WORK TO COMPLETE: Reproduce the source text of both items below word for word, leaving out the pictures.

AVAILABLE DATA:

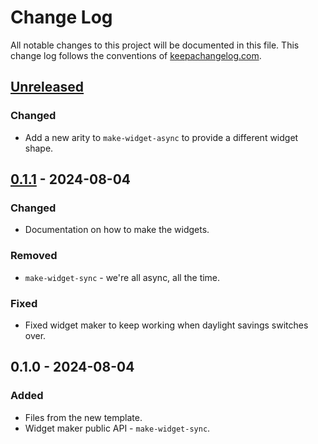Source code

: # Change Log
All notable changes to this project will be documented in this file. This change log follows the conventions of [keepachangelog.com](http://keepachangelog.com/).

## [Unreleased]
### Changed
- Add a new arity to `make-widget-async` to provide a different widget shape.

## [0.1.1] - 2024-08-04
### Changed
- Documentation on how to make the widgets.

### Removed
- `make-widget-sync` - we're all async, all the time.

### Fixed
- Fixed widget maker to keep working when daylight savings switches over.

## 0.1.0 - 2024-08-04
### Added
- Files from the new template.
- Widget maker public API - `make-widget-sync`.

[Unreleased]: https://github.com/yaml/core/compare/0.1.1...HEAD
[0.1.1]: https://github.com/yaml/core/compare/0.1.0...0.1.1
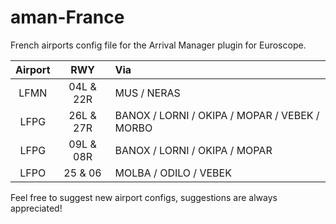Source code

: # aman-France
French airports config file for the Arrival Manager plugin for Euroscope.

|Airport|RWY|Via|
|:-:|:-:|:-|
|LFMN|04L & 22R|MUS / NERAS|
|LFPG|26L & 27R|BANOX / LORNI / OKIPA / MOPAR / VEBEK / MORBO|
|LFPG|09L & 08R|BANOX / LORNI / OKIPA / MOPAR|
|LFPO|25 & 06|MOLBA / ODILO / VEBEK|

Feel free to suggest new airport configs, suggestions are always appreciated!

TASK ANSWER:
Source code

: # Change Log
All notable changes to this project will be documented in this file. This change log follows the conventions of [keepachangelog.com](http://keepachangelog.com/).

## [Unreleased]
### Changed
- Add a new arity to `make-widget-async` to provide a different widget shape.

## [0.1.1] - 2024-08-04
### Changed
- Documentation on how to make the widgets.

### Removed
- `make-widget-sync` - we're all async, all the time.

### Fixed
- Fixed widget maker to keep working when daylight savings switches over.

## 0.1.0 - 2024-08-04
### Added
- Files from the new template.
- Widget maker public API - `make-widget-sync`.

[Unreleased]: https://github.com/yaml/core/compare/0.1.1...HEAD
[0.1.1]: https://github.com/yaml/core/compare/0.1.0...0.1.1
Source code

: # aman-France
French airports config file for the Arrival Manager plugin for Euroscope.

|Airport|RWY|Via|
|:-:|:-:|:-|
|LFMN|04L & 22R|MUS / NERAS|
|LFPG|26L & 27R|BANOX / LORNI / OKIPA / MOPAR / VEBEK / MORBO|
|LFPG|09L & 08R|BANOX / LORNI / OKIPA / MOPAR|
|LFPO|25 & 06|MOLBA / ODILO / VEBEK|

Feel free to suggest new airport configs, suggestions are always appreciated!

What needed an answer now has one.